Edgar Poe (the Allan came later) was born 19 January 1809 in Boston to Elizabeth Arnold Poe and David Poe, Jr. His parents were traveling actors. The family was dirt poor. By 1811, his father had abandoned the family, leaving Elizabeth Poe alone with two-year-old Edgar, his elder brother Henry, and his infant sister Rosalie. And things soon got worse. On 8 December 1811, Elizabeth Poe died of tuberculosis in Richmond, Virginia. News soon arrived that David Poe had also died of the same disease, within days of his estranged wife. The three Poe children were split up. Henry went off to live with his paternal grandparents.
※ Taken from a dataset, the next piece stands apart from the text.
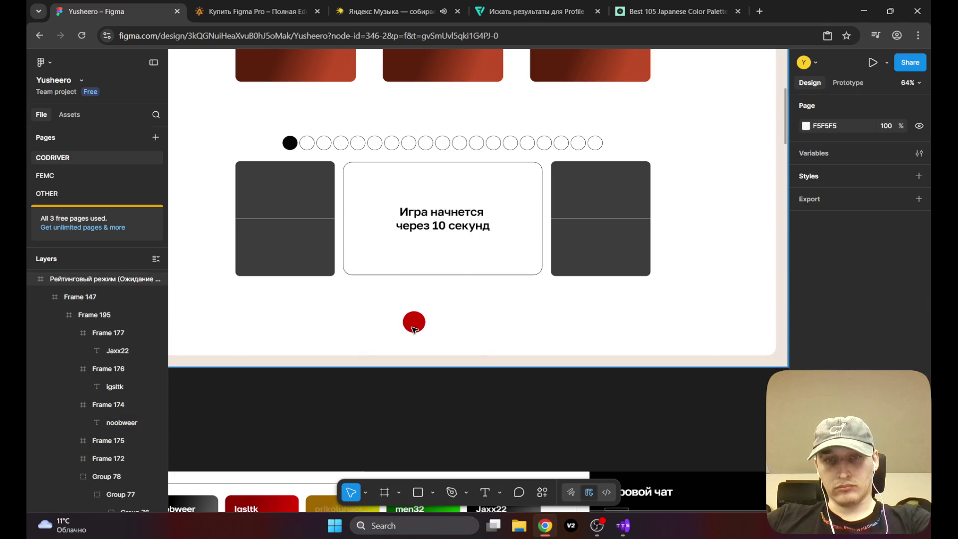
left_click(413, 327)
key("Delete")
Rosalie was adopted by the Mackenzie family of Richmond. And Edgar was taken in by the family of John and Frances Allan, a well-to-do Richmond couple unable to have children of their own. He added his foster family's name to his own, becoming Edgar Allan Poe.
John Allan was a successful merchant, and Edgar grew up fairly comfortably. He was close to his foster mother, Frances, but never with to foster father, who always thought Edgar was a punk, shamefully ungrateful for all the couple did for him. From 1815 to 1820, the family lived in England, where young Edgar got a good education at a school outside of London. In 1824, when he was fifteen and back in Richmond, Poe penned his first poem: "Last night, with many cares & toils oppres'd,/ Weary, I laid me on a couch to rest."5
Poe enrolled at the University of Virginia in 1826, less than a year after the school founded by Thomas Jefferson first opened its doors to students. "In 1825 went to the Jefferson University at Charlottesville, Va.," Poe later wrote, "where for 3 years I led a very dissipated life — the college at that period being shamefully dissolute."6 In typical fashion, Poe intentionally misstated both the date of his enrollment and the length of time he was at college. In reality, Poe was a good student with a bad gambling problem. By the end of his first semester he had run up a $2,000 debt, which John Allan refused to pay. Poe ditched both the Allans and Virginia, and headed north to live with relatives in Baltimore.